Data from the S&P CoreLogic/Case-Schiller US National Home Price NSA Index, which measures home price growth in 20 US cities, shows that home prices fell an average of 1.63% from July to August. This is the second time the index has fallen month-over-month.

However, the latest figures for August, released this week, show the slowest year-over-year price growth in the index’s history. Year-over-year home price growth fell to 13% in August from 15.6% in July.

case shiller index

St. Louis Federal Reserve Bank



Across the country, some cities experienced more severe declines than others.

The cities whose month-over-month declines in the index exceeded the average of the 20 cities in the index are: Dallas, Texas (1.91%); Denver, Colorado (2.29%); Loss Angeles, California (2.25%); Phoenix, Arizona (2.14%); Portland, Oregon (1.94%); Mr. Miss. Diego, California (2.76%); Mr. Miss. Francisco, California (4.28%); When Seattle, Washington (3.87%).

With interest rates high and expected to rise further and stay there, at least according to the Federal Reserve’s forward guidance, forecasts for the housing market are generally bearish. Interest rates on a 30-year fixed-rate mortgage are currently around 7%, up from 3% for him in early 2022.

affordable housing Home prices, mortgage rates, and income are now among the lowest in decades, according to data from the National Association of Realtors.

affordable housing

Yardeni research



“Mortgage financing will become more expensive and housing will become less affordable as the Federal Reserve raises interest rates,” said S&P DJI managing director Craig J. Lazzara in Tuesday’s index release. “Given the continued outlook for a difficult macroeconomic environment, house prices may continue to slow.”

Scott Buchta, head of fixed income strategy at Breen Capital, also said in a note on Wednesday that house prices will continue to fall and eventually fall year-on-year.

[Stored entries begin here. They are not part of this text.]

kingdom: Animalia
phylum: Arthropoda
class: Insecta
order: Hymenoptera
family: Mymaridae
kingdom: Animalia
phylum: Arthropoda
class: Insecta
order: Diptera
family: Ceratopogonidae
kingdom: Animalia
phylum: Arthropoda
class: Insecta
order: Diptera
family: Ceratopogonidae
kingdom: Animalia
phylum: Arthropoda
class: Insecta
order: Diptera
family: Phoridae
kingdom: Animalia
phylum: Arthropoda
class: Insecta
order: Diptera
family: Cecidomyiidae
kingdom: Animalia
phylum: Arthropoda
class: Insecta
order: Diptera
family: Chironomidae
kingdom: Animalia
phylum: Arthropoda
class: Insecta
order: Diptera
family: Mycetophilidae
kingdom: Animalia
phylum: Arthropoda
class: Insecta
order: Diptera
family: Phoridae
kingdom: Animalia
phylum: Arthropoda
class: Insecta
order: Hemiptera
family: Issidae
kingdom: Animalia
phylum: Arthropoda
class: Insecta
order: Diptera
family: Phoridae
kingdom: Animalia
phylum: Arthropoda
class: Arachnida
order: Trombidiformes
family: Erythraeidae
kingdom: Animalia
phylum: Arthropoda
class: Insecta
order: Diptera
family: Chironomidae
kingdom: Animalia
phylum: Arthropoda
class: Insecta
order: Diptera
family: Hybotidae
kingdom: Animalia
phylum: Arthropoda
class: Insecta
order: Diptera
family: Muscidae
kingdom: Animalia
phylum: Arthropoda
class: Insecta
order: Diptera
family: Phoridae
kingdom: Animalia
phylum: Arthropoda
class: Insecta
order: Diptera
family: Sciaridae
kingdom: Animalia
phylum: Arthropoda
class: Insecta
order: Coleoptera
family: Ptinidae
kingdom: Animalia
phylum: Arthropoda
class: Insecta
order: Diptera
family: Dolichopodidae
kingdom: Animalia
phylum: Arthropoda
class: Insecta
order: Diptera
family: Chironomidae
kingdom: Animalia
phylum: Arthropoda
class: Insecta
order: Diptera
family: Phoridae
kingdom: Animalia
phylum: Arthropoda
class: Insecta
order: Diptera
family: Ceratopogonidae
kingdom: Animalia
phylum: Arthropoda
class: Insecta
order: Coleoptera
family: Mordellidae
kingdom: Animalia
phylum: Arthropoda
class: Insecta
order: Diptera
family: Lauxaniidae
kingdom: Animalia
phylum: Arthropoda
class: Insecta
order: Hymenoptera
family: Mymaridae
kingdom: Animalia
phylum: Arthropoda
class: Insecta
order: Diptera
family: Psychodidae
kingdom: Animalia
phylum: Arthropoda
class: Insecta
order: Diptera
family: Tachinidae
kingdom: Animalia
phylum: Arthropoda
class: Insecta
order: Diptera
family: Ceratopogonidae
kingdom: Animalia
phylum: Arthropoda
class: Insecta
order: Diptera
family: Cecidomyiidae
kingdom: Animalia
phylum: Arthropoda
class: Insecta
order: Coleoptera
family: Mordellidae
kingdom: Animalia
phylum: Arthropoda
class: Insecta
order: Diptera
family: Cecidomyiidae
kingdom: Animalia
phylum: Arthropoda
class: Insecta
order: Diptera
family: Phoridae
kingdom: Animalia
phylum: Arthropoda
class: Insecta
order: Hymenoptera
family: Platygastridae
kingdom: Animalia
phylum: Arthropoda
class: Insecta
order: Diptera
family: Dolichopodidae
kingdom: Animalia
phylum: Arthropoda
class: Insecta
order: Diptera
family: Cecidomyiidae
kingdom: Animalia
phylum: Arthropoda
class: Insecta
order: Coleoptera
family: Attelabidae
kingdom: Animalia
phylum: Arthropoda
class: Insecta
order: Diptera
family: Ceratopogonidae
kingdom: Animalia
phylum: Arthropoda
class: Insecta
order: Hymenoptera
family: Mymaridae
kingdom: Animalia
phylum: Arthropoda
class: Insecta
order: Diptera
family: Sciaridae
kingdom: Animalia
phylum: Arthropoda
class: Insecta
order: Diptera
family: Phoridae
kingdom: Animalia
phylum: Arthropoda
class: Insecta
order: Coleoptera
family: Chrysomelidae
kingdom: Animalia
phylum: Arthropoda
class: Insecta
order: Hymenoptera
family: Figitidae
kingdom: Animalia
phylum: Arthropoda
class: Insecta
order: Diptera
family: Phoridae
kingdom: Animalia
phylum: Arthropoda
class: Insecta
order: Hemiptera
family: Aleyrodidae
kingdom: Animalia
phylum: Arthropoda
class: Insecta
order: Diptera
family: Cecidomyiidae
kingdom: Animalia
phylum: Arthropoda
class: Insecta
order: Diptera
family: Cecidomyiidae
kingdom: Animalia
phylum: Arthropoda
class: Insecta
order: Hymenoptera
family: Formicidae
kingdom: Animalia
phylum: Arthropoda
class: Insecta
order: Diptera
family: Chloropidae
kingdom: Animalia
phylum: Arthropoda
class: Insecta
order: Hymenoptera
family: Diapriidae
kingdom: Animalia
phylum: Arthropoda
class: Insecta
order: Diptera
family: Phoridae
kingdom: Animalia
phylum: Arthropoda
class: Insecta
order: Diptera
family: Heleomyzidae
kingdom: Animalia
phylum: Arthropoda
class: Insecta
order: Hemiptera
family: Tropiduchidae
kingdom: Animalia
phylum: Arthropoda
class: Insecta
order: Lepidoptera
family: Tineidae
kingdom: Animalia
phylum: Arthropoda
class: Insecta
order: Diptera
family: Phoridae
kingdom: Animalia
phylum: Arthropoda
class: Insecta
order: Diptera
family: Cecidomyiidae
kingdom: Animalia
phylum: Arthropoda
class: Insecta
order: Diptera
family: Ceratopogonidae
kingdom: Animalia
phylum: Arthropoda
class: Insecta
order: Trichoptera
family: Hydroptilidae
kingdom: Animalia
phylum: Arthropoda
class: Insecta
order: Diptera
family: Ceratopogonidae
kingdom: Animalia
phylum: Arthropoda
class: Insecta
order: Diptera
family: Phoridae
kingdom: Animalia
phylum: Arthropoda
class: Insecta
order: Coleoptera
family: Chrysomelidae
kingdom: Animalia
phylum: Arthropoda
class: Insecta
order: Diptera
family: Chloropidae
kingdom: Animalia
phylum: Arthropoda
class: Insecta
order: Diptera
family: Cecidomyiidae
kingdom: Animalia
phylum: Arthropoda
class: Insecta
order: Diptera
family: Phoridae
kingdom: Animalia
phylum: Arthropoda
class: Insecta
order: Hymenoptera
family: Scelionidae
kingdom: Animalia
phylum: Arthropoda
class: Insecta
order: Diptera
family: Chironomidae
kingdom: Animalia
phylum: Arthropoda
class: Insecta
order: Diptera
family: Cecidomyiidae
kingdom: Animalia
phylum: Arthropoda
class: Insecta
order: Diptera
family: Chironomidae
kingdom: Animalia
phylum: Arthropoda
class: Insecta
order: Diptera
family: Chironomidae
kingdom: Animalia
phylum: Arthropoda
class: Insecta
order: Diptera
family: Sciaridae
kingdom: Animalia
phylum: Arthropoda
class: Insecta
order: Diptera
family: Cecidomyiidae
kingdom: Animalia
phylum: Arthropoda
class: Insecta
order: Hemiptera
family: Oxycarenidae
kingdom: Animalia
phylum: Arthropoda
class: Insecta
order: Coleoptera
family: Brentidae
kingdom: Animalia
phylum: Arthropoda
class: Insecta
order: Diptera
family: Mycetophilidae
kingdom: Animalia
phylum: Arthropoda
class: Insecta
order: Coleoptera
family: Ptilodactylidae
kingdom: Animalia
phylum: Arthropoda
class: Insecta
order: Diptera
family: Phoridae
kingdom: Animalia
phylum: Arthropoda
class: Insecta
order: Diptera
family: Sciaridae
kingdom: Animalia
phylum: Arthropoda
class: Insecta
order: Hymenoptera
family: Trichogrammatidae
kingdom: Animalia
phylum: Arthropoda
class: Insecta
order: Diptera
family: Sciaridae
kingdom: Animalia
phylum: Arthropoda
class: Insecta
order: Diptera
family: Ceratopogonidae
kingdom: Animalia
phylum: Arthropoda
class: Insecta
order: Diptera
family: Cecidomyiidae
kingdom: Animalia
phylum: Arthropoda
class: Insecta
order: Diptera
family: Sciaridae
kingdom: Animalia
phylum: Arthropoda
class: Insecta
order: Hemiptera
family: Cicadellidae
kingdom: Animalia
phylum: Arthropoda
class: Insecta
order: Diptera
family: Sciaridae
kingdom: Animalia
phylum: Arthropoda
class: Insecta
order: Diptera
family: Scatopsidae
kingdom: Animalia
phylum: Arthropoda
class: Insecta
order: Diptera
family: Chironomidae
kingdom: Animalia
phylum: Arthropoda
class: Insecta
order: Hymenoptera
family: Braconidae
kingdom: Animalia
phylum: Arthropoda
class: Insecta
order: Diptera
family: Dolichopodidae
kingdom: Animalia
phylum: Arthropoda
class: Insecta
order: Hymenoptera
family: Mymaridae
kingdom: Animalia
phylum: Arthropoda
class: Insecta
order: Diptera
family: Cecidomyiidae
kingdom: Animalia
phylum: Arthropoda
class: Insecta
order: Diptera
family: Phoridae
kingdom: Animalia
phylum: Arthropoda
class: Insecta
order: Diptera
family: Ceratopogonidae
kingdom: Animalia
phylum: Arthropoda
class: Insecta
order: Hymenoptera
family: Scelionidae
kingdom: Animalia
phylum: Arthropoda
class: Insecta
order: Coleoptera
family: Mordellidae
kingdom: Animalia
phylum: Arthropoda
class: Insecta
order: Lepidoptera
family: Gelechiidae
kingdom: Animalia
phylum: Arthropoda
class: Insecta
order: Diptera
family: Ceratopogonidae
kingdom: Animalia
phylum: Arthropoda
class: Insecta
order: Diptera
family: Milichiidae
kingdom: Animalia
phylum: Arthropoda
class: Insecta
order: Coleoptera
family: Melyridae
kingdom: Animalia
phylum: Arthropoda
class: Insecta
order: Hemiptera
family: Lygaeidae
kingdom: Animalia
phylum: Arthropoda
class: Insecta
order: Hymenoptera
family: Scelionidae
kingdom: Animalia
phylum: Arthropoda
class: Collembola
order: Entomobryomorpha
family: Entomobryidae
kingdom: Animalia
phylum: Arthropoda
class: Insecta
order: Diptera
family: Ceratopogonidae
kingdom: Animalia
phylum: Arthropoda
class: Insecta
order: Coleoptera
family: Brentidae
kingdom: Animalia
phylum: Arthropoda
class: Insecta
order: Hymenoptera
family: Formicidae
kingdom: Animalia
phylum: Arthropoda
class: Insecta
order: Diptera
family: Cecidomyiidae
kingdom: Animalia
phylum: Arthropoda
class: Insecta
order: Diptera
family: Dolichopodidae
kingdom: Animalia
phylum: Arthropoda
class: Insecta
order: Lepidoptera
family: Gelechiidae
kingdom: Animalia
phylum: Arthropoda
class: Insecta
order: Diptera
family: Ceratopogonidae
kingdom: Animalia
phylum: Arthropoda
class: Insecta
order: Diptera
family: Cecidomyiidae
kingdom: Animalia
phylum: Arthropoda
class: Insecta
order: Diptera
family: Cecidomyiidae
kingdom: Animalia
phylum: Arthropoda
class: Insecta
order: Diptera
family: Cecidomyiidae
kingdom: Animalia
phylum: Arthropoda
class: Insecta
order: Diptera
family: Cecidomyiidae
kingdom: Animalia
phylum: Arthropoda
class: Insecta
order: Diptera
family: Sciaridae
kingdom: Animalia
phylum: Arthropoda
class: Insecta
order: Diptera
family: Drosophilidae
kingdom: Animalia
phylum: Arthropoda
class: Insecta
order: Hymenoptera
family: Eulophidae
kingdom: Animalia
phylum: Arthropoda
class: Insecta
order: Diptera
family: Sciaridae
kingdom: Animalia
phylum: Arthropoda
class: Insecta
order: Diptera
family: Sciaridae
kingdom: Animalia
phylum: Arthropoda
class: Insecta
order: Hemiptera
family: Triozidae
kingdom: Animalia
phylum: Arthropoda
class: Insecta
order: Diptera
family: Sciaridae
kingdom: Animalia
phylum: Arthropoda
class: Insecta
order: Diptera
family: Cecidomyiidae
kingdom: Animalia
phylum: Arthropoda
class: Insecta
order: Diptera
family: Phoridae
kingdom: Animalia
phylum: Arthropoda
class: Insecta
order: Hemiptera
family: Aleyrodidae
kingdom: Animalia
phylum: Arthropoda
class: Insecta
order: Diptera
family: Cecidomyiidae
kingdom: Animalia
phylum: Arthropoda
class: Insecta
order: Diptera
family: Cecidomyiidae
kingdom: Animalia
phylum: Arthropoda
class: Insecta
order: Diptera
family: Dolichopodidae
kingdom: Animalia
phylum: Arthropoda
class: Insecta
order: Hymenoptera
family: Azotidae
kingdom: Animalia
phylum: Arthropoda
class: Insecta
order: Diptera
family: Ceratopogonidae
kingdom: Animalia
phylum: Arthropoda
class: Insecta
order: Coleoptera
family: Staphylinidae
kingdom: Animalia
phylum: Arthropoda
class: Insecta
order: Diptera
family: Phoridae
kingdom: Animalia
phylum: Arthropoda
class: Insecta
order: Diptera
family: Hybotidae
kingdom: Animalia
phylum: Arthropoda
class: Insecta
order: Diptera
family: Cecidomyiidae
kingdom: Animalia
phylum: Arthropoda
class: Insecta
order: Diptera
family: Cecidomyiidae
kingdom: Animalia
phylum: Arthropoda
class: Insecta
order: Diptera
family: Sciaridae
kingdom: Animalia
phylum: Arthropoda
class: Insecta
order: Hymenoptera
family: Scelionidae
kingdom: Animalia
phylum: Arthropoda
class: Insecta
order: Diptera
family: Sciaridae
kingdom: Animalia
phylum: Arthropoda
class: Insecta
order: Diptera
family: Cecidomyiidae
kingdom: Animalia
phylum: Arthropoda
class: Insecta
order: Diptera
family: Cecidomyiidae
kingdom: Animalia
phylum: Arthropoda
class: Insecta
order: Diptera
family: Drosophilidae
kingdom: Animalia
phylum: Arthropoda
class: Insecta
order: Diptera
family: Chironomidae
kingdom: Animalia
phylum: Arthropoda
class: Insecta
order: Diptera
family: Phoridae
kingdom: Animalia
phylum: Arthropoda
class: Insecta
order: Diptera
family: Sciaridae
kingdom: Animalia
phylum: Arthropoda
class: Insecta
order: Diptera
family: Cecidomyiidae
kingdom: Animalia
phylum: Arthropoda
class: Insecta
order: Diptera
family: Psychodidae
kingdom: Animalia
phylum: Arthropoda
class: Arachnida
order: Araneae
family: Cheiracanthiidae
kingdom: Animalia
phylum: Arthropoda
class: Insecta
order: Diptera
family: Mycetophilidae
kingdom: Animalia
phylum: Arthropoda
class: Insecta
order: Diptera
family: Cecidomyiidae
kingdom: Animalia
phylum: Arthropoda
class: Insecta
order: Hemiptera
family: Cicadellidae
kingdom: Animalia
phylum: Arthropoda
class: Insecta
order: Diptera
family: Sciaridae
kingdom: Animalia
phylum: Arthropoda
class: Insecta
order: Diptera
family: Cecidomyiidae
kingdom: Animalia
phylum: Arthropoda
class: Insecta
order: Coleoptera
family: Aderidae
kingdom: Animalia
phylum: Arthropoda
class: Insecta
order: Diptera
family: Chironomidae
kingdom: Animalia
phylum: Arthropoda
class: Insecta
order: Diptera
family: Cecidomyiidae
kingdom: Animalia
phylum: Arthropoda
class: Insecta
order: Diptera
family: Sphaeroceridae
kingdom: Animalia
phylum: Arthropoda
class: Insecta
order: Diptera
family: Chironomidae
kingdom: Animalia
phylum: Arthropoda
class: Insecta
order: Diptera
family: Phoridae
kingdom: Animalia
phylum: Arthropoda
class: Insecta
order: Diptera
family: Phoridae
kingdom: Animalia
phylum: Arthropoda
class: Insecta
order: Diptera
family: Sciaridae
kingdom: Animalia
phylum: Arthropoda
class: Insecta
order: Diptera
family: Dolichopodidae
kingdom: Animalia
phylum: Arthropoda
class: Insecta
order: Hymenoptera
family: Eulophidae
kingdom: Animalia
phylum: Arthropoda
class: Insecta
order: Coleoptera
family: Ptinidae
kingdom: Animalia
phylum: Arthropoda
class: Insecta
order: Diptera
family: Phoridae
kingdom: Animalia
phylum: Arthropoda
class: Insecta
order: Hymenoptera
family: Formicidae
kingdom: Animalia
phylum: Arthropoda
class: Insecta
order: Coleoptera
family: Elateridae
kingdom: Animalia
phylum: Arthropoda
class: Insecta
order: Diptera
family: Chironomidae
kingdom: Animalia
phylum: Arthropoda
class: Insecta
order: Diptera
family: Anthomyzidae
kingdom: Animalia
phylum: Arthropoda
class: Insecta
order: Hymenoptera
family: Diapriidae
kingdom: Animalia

“We continue to expect home prices to fall 3% to 5% in the second half of 2022 and 5% to 10% in July 2022 to June 2023, with interest rates hovering around 7.00%. Our biases are probably skewed towards the broader of those “ranges,” Buchta said. “Ultimately, ‘lock-in’ also affects sales volume, which slows upfront payments (lower turnover and cash-out refill rates). ”

Bill Adams, chief economist at Comerica Bank, expressed a similar outlook in a statement on Wednesday.

“The U.S. economy is in the early stages of a major adjustment in housing activity as mortgage rates hover at about 7% and affordability is at record lows, but existing housing inventories remain tight. , the price correction could be more gradual: the main house price index will record a cumulative peak-to-trough mid-single-digit decline from mid-2022 to mid-2023. “

Some economists, who have warned of a fall since the beginning of the year, are predicting a bigger drop.both Ian ShepardsonChief Economist at Pantheon Macroeconomics, Desmond LachmanBoth, senior researchers at the American Enterprise Institute, want reductions in the 15-20% range, for example.

Many see lower mortgage rates as requiring a so-called “Fed pivot” to dovish policy. That might happen next year if the recession deepens and the inflation rate falls as a result, but for now the central bank has signaled its determination to keep interest rates high if conditions permit.